CHP İzmir Milletvekili, TBMM İnsan Hakları Komisyonu Üyesi Rıfat Nalbantoğlu, kamuoyunda tartışılmaya başlanan ve kısa bir süre içinde Meclis'e getirilecek olan 9. Yargı Paketi'ni eleştirdi.

Yargı Reformu adı altında daha önce 8 Yargı Paketi düzenlemesinin yürürlüğe girdiğini ve ana başlıkları kamuoyuyla paylaşılan taslak halindeki 9. Yargı Paketinin de daha önce açıklanan 8 pakette olduğu gibi yargının yapısal sorunlarına çözüm oluşturmaktan uzak olduğunu ifade eden Nalbantoğlu yaptığı yazılı açıklamada şunları ifade etti:

Bir kez daha görüldü ve anlaşıldı ki; yargı reformu paketi hazırlayanlar yargının karşı karşıya olduğu sorunlardan bihaber. Yargıdan ve dünyadan haberleri yok.

__Kayıtlı Veriler__:

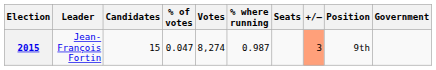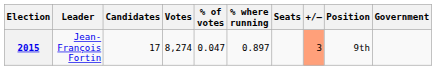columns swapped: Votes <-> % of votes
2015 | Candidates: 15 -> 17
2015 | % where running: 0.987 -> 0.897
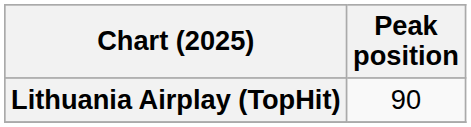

__Kısa Talimat 1__: Metin alıntısına göre Rıfat Nalbantoğlu hangi komisyonun üyesidir?
__Kısa Talimat 2__: Metin alıntısında Nalbantoğlu'nun 9. Yargı Paketi'ni neden eleştirdiğini bir ile üç cümle arasında açıklayın.
__Kısa Talimat 3__: Metin alıntısındaki "Bir kez daha görüldü ve anlaşıldı ki; yargı reformu paketi hazırlayanlar yargının karşı karşıya olduğu sorunlardan bihaber." cümlesini İngilizceye çevirin.

__Doğru Cevap 1__: TBMM İnsan Hakları Komisyonu.

__Doğru Cevap 2__: Nalbantoğlu'na göre taslak halindeki 9. Yargı Paketi, daha önceki 8 paket gibi yargının yapısal sorunlarına çözüm oluşturmaktan uzaktır. Paketi hazırlayanların yargının karşı karşıya olduğu sorunlardan habersiz olduğunu da söylüyor.

__Doğru Cevap 3__: It has been seen and understood once again that those who prepare the judicial reform package are unaware of the problems the judiciary is facing.